- Opening Delimiter -

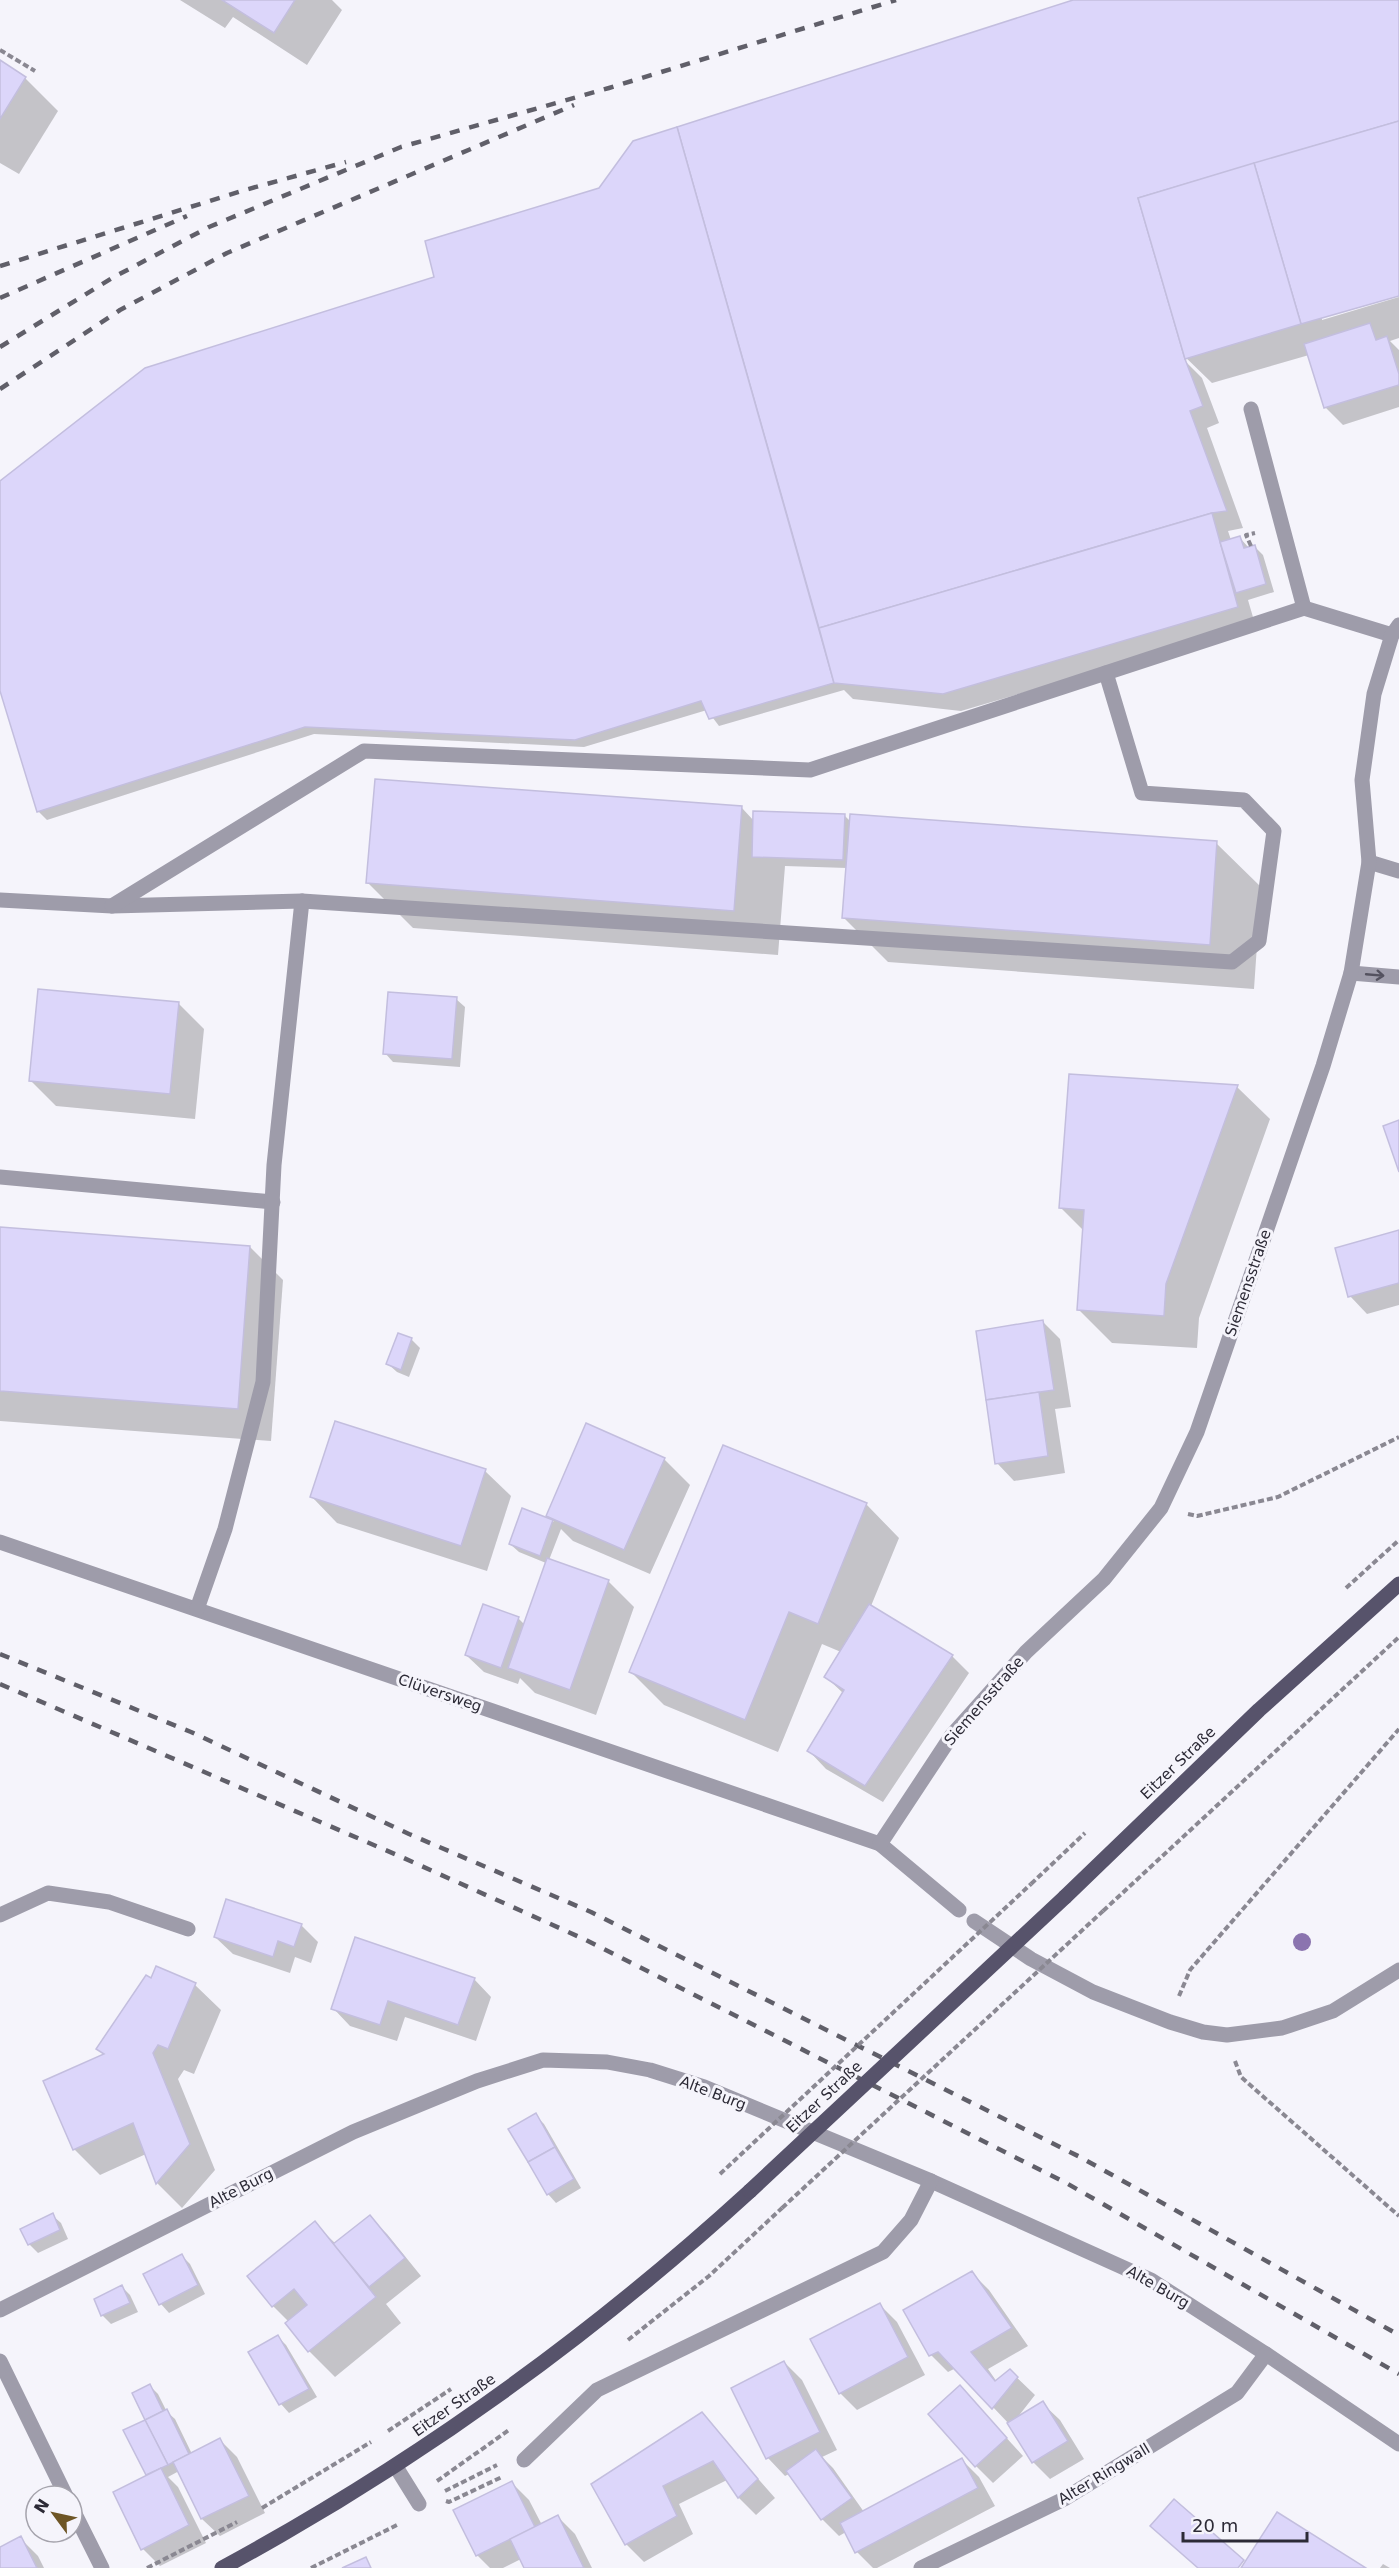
<svg xmlns="http://www.w3.org/2000/svg" width="1399" height="2568" font-family="'DejaVu Sans',sans-serif">
	<rect width="100%" height="100%" fill="#f5f4fb"/>
	<g fill="#0003">
		<path d="M180,0H332L342,10L307,65L233,17L225,28Z"/>
		<path d="M1078,0H1399V294L1322,317V320L1399,297V338L1390,341L1399,350V407L1343,425L1326,408L1309,355L1212,383L1180,352L1178,354L1202,378L1219,423L1207,428L1243,528L1228,531L1231,540L1240,538L1249,548L1254,546L1263,555L1274,592L1248,600L1255,624L961,711L853,699L844,690L719,726L707,710L584,747L314,734L47,820L38,811L0,686V483L436,278L600,189L634,142Z"/>
		<path d="M0,62L25,78L58,111L19,174L0,163Z"/>
		<path d="M742,808L754,821L844,815L851,822L1216,843L1261,887L1254,989L888,962L843,917L847,868L785,866L778,955L413,928L368,883Z"/>
		<path d="M456,999L465,1007L460,1067L393,1062L385,1053Z"/>
		<path d="M178,1003L204,1029L195,1119L56,1106L30,1080Z"/>
		<path d="M1070,1075L1237,1087L1270,1119L1199,1318L1197,1348L1112,1343L1079,1310L1084,1231L1060,1207Z"/>
		<path d="M0,1228L250,1247L283,1280L271,1441L0,1421Z"/>
		<path d="M1399,1231V1305L1367,1314L1350,1296Z"/>
		<path d="M1043,1322L1060,1339L1071,1407L1055,1409L1065,1473L1014,1481L997,1463Z"/>
		<path d="M399,1335L412,1340L420,1348L409,1377L397,1372L388,1364Z"/>
		<path d="M664,1459L690,1485L650,1574L573,1541L561,1529L549,1560L608,1581L634,1607L596,1715L535,1693L520,1678L518,1684L484,1672L466,1655L518,1618L525,1625L546,1563L519,1552L510,1544L523,1510L554,1522L548,1515Z"/>
		<path d="M485,1471L511,1496L487,1571L337,1523L312,1497Z"/>
		<path d="M866,1504L899,1538L871,1606L952,1656L969,1673L883,1802L826,1769L809,1751L844,1694L826,1677L841,1652L822,1644L778,1752L664,1705L631,1672Z"/>
		<path d="M301,1925L318,1942L311,1963L295,1957L290,1973L233,1954L215,1937Z"/>
		<path d="M474,1979L491,1997L476,2041L405,2017L397,2041L350,2026L333,2008Z"/>
		<path d="M151,1981L195,1985L221,2010L194,2074L184,2070L178,2079L215,2170L182,2208L157,2183L146,2154L100,2175L74,2149L105,2056L98,2049Z"/>
		<path d="M535,2115L544,2124L581,2188L556,2203L548,2194Z"/>
		<path d="M52,2215L61,2223L68,2239L38,2253L30,2245L22,2229Z"/>
		<path d="M369,2217L387,2234L421,2276L386,2304L401,2323L335,2377L309,2351L287,2324L289,2322L273,2306L314,2223L336,2244Z"/>
		<path d="M182,2256L190,2264L205,2294L169,2313L161,2304Z"/>
		<path d="M972,2273L989,2290L1028,2346L988,2369L997,2382L1010,2371L1035,2395L1017,2418L1042,2403L1060,2420L1084,2459L1050,2479L1033,2462L1010,2425L956,2368L948,2372L931,2355Z"/>
		<path d="M122,2287L130,2295L138,2312L111,2324L102,2315Z"/>
		<path d="M880,2305L897,2322L925,2375L857,2410L840,2393Z"/>
		<path d="M277,2336L286,2345L317,2397L289,2413L281,2404L250,2353Z"/>
		<path d="M784,2362L802,2380L837,2450L822,2457L833,2468L864,2512L962,2460L979,2477L995,2506L877,2568H873L857,2552L846,2532L839,2536L822,2519L789,2474L785,2476L768,2458L733,2388Z"/>
		<path d="M150,2386L158,2394L167,2412L175,2419L192,2454L220,2440L237,2457L265,2513L220,2536L202,2519L179,2471L168,2477L178,2487L206,2543L160,2566L143,2549L148,2476L125,2431L147,2420L134,2394Z"/>
		<path d="M960,2387L1023,2456L993,2483L976,2466Z"/>
		<path d="M701,2414L775,2498L756,2515L739,2498L727,2480L679,2504L693,2534L644,2562L626,2544L593,2484Z"/>
		<path d="M512,2483L529,2500L542,2525L558,2517L575,2534L592,2568H526L521,2559L503,2568H490L477,2555Z"/>
		<path d="M20,2538L38,2556L44,2568H0V2549Z"/>
		<path d="M1383,2564L1390,2568H1380Z"/>
	</g>
	<g fill="#dcd6fa" stroke="#c3bede" stroke-width="1.5">
		<path d="M222,0H295L274,33Z"/>
		<path d="M1073,0H1399V121L1138,198L1185,359L1203,406L1190,411L1227,511L1212,513L819,628L677,127Z"/>
		<path d="M0,60L26,77L0,119Z"/>
		<path d="M1399,121V296L1301,324L1254,163Z"/>
		<path d="M677,127L834,683L709,719L701,701L575,740L305,727L37,812L0,691V481L145,368L434,277L425,241L599,188L633,141Z"/>
		<path d="M1254,163L1301,324L1185,359L1138,198Z"/>
		<path d="M1370,323L1376,340L1387,336L1399,374V385L1324,408L1304,344Z"/>
		<path d="M1212,513L1238,607L943,694L834,683L819,628Z"/>
		<path d="M1240,536L1244,548L1255,545L1266,584L1236,593L1220,542Z"/>
		<path d="M375,779L742,806L734,911L366,883Z"/>
		<path d="M753,811L845,814L843,860L752,857Z"/>
		<path d="M850,814L1217,841L1210,945L842,918Z"/>
		<path d="M38,989L179,1002L170,1094L29,1081Z"/>
		<path d="M388,992L457,997L452,1059L383,1054Z"/>
		<path d="M1069,1074L1238,1085L1166,1284L1164,1316L1077,1310L1084,1210L1059,1208Z"/>
		<path d="M1399,1120V1172L1383,1126Z"/>
		<path d="M0,1227L250,1246L238,1409L0,1391Z"/>
		<path d="M1399,1230V1283L1348,1297L1335,1248Z"/>
		<path d="M1043,1320L1054,1390L986,1400L976,1331Z"/>
		<path d="M398,1333L412,1338L401,1370L386,1364Z"/>
		<path d="M1039,1392L1048,1456L995,1464L986,1400Z"/>
		<path d="M335,1421L486,1469L461,1546L310,1497Z"/>
		<path d="M586,1423L665,1458L624,1550L546,1516Z"/>
		<path d="M723,1445L867,1503L818,1624L789,1612L745,1720L629,1672Z"/>
		<path d="M522,1508L553,1520L540,1556L509,1544Z"/>
		<path d="M547,1558L609,1580L570,1690L508,1668Z"/>
		<path d="M483,1604L519,1617L501,1668L465,1655Z"/>
		<path d="M869,1604L953,1655L865,1786L807,1751L844,1690L824,1677Z"/>
		<path d="M226,1899L302,1924L294,1947L278,1941L273,1957L214,1937Z"/>
		<path d="M355,1937L475,1978L458,2025L388,2001L380,2025L331,2009Z"/>
		<path d="M156,1966L196,1983L168,2049L158,2045L153,2053L190,2144L156,2184L133,2123L73,2150L43,2081L104,2054L96,2049L146,1975L151,1978Z"/>
		<path d="M536,2113L555,2147L528,2162L508,2129Z"/>
		<path d="M555,2147L574,2179L547,2195L528,2162Z"/>
		<path d="M53,2213L60,2230L28,2245L20,2229Z"/>
		<path d="M370,2215L405,2258L369,2287L333,2244Z"/>
		<path d="M315,2221L376,2297L308,2352L285,2323L307,2305L294,2289L272,2307L247,2276Z"/>
		<path d="M182,2254L198,2285L159,2305L143,2274Z"/>
		<path d="M972,2271L1012,2328L971,2352L995,2381L1010,2369L1018,2377L992,2409L938,2352L929,2356L903,2310Z"/>
		<path d="M122,2285L130,2303L101,2316L94,2299Z"/>
		<path d="M880,2303L908,2357L839,2394L810,2339Z"/>
		<path d="M278,2335L309,2389L279,2405L248,2352Z"/>
		<path d="M784,2361L820,2432L766,2459L731,2388Z"/>
		<path d="M150,2384L163,2411L145,2420L132,2393Z"/>
		<path d="M960,2385L1007,2438L975,2467L928,2414Z"/>
		<path d="M1043,2401L1068,2441L1032,2463L1007,2423Z"/>
		<path d="M167,2409L189,2454L168,2465L145,2420Z"/>
		<path d="M702,2412L758,2479L738,2498L713,2461L663,2486L677,2516L625,2545L591,2484Z"/>
		<path d="M145,2420L168,2465L146,2475L123,2430Z"/>
		<path d="M220,2438L249,2496L201,2519L173,2462Z"/>
		<path d="M816,2449L852,2498L821,2520L786,2471Z"/>
		<path d="M962,2458L978,2488L855,2553L840,2523Z"/>
		<path d="M161,2468L189,2525L141,2550L113,2492Z"/>
		<path d="M512,2481L535,2527L476,2556L453,2510Z"/>
		<path d="M1174,2499L1244,2560L1238,2568H1198L1150,2526Z"/>
		<path d="M1277,2512L1366,2568H1241Z"/>
		<path d="M558,2515L584,2568H524L510,2539Z"/>
		<path d="M21,2536L37,2568H0V2547Z"/>
		<path d="M366,2557L371,2568H342Z"/>
	</g>
	<g fill="none" stroke-linecap="round" stroke-linejoin="round">
		<g stroke="#8a8892" stroke-width="4" stroke-dasharray="6 3" stroke-linecap="butt">
			<path d="M0,50L35,71"/>
			<path d="M1251,546L1246,535L1255,533"/>
			<path d="M1188,1514L1197,1516L1278,1497L1399,1437"/>
			<path d="M1346,1588L1399,1540"/>
			<path d="M1031,1884L1085,1833"/>
			<path d="M1103,1911L1399,1637"/>
			<path d="M1179,1996L1190,1970L1399,1729"/>
			<path d="M1235,2061L1241,2077L1399,2216"/>
			<path d="M628,2340L709,2276L782,2208"/>
			<path d="M388,2431L451,2389"/>
			<path d="M437,2481L509,2430"/>
			<path d="M445,2491L497,2465"/>
			<path d="M446,2501L449,2502L502,2477"/>
			<path d="M262,2508L371,2442"/>
			<path d="M147,2568L237,2522"/>
			<path d="M311,2568L399,2524"/>
		</g>
		<g stroke="#9e9caa" stroke-width="15">
			<path d="M1251,409L1304,608L1392,635"/>
			<path d="M1369,862L1399,871"/>
			<path d="M0,900L112,906L302,901L1232,962L1259,941L1274,831L1244,800L1142,793L1106,673"/>
			<path d="M112,906L364,751L810,770L1304,608"/>
			<path d="M1351,973L1399,977"/>
			<path d="M0,1177L273,1202"/>
			<path d="M0,1542L880,1844L959,1910"/>
			<path d="M197,1609L225,1529L263,1382L274,1165L302,901"/>
			<path d="M880,1844L952,1735L1026,1652L1104,1579L1161,1508L1197,1432L1323,1066L1351,973L1369,862L1362,780L1374,694L1392,635L1399,625"/>
			<path d="M0,1915L48,1893L109,1902L188,1929"/>
			<path d="M974,1921L1031,1959L1093,1992L1170,2022L1203,2032L1227,2035L1282,2028L1333,2011L1399,1970"/>
			<path d="M0,2310L353,2132L477,2081L543,2060L607,2062L650,2070L704,2087L931,2181L1151,2280L1266,2354L1399,2444"/>
			<path d="M0,2361L66,2496"/>
			<path d="M524,2460L597,2390L883,2252L911,2220L931,2181"/>
			<path d="M396,2467L419,2504"/>
			<path d="M72,2508L102,2568"/>
			<path d="M921,2568L1064,2499L1237,2393L1266,2354"/>
		</g>
		<g stroke="#57536b" stroke-width="15">
			<path d="M1065,1897L1259,1710L1399,1584"/>
			<path d="M222,2568C414,2464 589,2338 750,2191"/>
		</g>
		<g stroke="#605f69" stroke-width="4.5" stroke-dasharray="10 10" stroke-linecap="butt">
			<path d="M0,266L245,190L346,162"/>
			<path d="M0,298L187,216"/>
			<path d="M0,347L112,278L209,227L401,147L609,88L896,0"/>
			<path d="M0,389L120,310L227,253L574,105"/>
			<path d="M0,1654L191,1732L409,1834L591,1912L1080,2157L1399,2335"/>
			<path d="M0,1684L397,1855L586,1940L1068,2184L1399,2374"/>
		</g>
		<g stroke="#8a8892" stroke-width="4" stroke-dasharray="6 3" stroke-linecap="butt">
			<path d="M720,2174L1031,1884"/>
			<path d="M782,2208L1103,1911"/>
		</g>
		<path stroke="#57536b" stroke-width="15" d="M750,2191L1065,1897"/>
	</g>
	<circle fill="#8b74af" cx="1302" cy="1942" r="9"/>
	<defs><path id="oneway-shaft" d="M-6 0H5M1.5-3L5.5 0L1.5 3" fill="none" stroke-width="1.6" stroke-linecap="round" stroke-linejoin="round" transform="scale(1.5)"/></defs>
	<use stroke="#54525f" href="#oneway-shaft" transform="translate(1375 975) rotate(5)"/>
	<g text-anchor="middle" stroke-width="6" stroke-linejoin="round" paint-order="stroke">
		<g font-size="15" fill="#2c2a36" stroke="#f5f4fb">
			<text transform="translate(1248 1283) rotate(-71)" y="5">Siemensstraße</text>
			<text transform="translate(440 1693) rotate(19)" y="5">Clüversweg</text>
			<text transform="translate(984 1701) rotate(-49)" y="5">Siemensstraße</text>
			<text transform="translate(1178 1763) rotate(-44)" y="5">Eitzer Straße</text>
			<text transform="translate(713 2093) rotate(21)" y="5">Alte Burg</text>
			<text transform="translate(824 2097) rotate(-43)" y="5">Eitzer Straße</text>
			<text transform="translate(241 2188) rotate(-27)" y="5">Alte Burg</text>
			<text transform="translate(1158 2287) rotate(30)" y="5">Alte Burg</text>
			<text transform="translate(454 2405) rotate(-35)" y="5">Eitzer Straße</text>
			<text transform="translate(1104 2474) rotate(-31)" y="5">Alter Ringwall</text>
		</g>
	</g>
	<g transform="translate(54 2514) rotate(303)"><circle r="28" fill="#f5f4fb" stroke="#a5a3ac" stroke-width="1.5"/>
	<path d="M0-4.5L10 22L0 15L-10 22Z" fill="#6e5626"/>
	<text y="-9" font-size="16" font-weight="bold" text-anchor="middle" fill="#2c2a36">N</text>
	</g>
	<path d="M1183 2532v9h124v-9" fill="none" stroke="#2c2a36" stroke-width="3"/>
	<text x="1192" y="2532" font-size="18" fill="#2c2a36" stroke="#f5f4fb" stroke-width="4.5" paint-order="stroke">20 m</text>
</svg>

- Closing Delimiter -

The reply is a bare number, the count of lines in these entries that hold the word "round".

3